Records excerpted from a collection:
════════════════

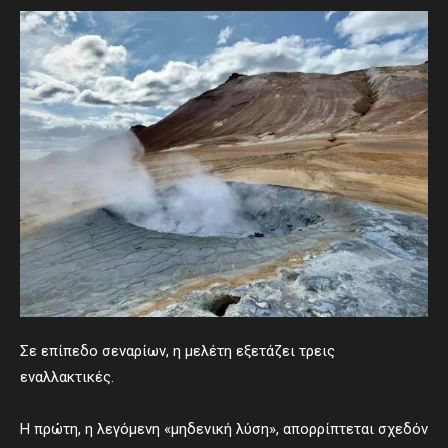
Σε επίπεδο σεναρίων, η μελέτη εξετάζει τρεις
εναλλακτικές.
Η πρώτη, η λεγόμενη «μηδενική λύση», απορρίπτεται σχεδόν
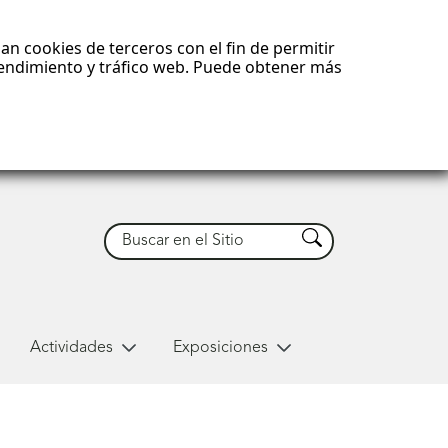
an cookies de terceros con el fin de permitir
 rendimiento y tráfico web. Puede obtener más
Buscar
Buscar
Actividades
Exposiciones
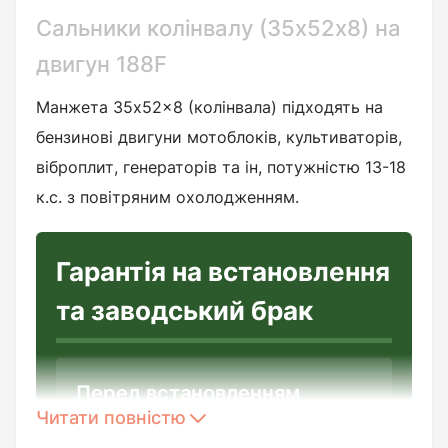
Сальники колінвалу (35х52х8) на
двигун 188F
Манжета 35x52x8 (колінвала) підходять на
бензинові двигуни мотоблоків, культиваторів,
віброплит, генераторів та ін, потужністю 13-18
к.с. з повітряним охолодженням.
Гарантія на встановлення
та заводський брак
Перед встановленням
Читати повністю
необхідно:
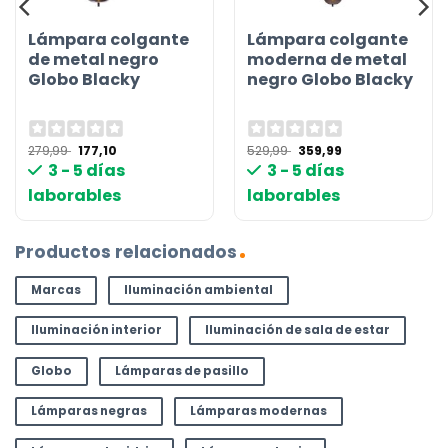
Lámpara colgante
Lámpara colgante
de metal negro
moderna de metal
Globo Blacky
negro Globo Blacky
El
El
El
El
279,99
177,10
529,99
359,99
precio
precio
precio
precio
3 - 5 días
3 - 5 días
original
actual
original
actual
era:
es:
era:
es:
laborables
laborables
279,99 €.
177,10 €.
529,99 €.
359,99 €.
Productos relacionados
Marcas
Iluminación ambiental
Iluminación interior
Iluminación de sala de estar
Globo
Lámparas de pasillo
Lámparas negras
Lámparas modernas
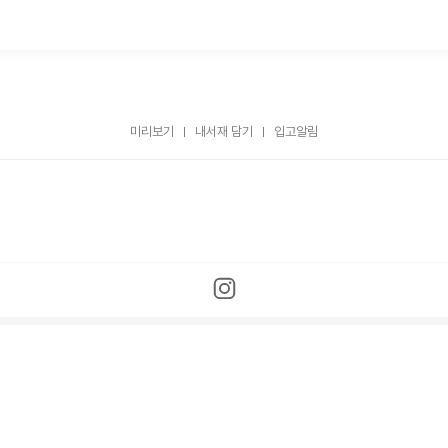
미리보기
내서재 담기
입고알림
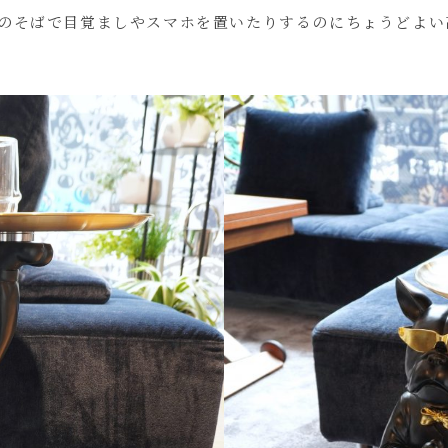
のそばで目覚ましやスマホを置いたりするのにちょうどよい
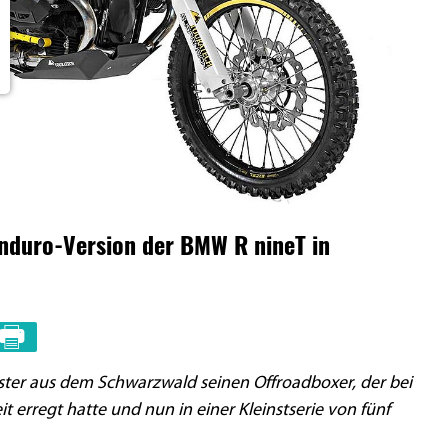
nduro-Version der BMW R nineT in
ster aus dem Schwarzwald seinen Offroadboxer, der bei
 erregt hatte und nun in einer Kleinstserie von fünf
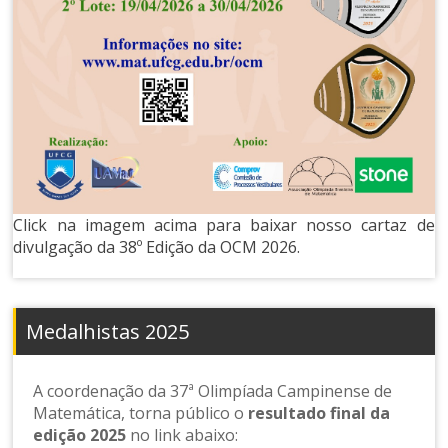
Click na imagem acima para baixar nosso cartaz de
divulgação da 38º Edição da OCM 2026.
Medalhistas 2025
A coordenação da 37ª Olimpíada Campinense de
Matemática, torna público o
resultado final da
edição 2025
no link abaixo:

════════════════

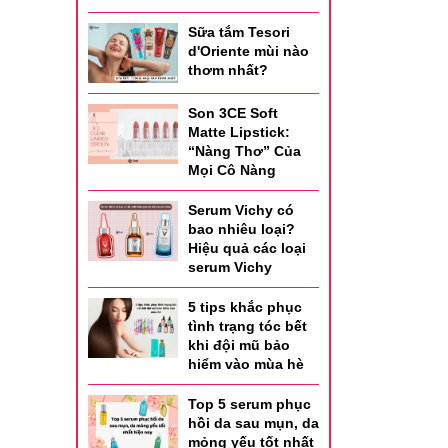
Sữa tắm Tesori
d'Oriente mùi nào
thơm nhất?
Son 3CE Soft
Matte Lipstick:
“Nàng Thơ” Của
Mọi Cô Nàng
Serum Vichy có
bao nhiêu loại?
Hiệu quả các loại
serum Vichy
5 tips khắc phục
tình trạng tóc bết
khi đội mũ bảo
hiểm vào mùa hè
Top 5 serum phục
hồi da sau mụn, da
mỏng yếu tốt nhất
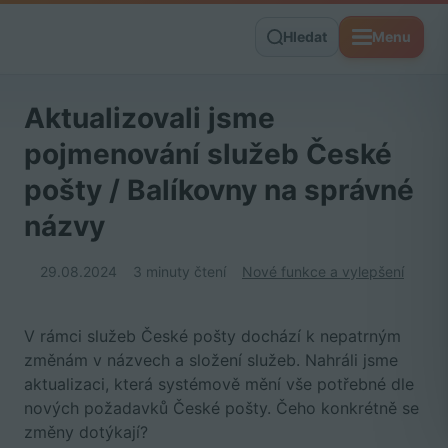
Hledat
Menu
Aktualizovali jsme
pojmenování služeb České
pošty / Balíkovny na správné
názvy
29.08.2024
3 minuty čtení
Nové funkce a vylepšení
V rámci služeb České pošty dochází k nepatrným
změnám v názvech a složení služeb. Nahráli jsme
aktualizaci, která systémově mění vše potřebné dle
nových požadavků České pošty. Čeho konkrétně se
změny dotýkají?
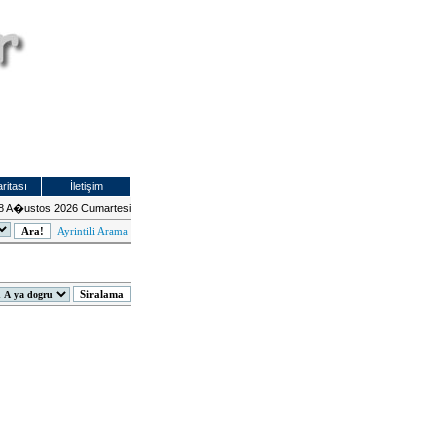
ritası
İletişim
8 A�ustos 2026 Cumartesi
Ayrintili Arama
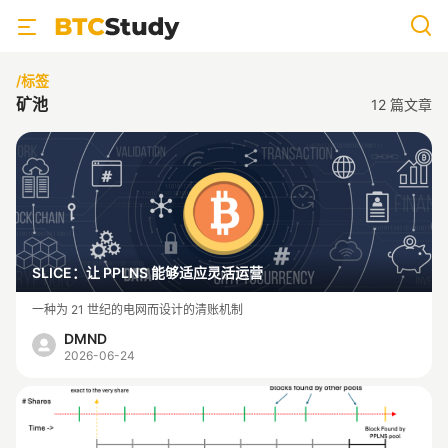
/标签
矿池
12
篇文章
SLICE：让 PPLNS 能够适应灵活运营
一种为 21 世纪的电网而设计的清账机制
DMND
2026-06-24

════════════════

Count the lines in the entries that contain the string "Lámparas" and reply with the number alone.

* _Result_: 3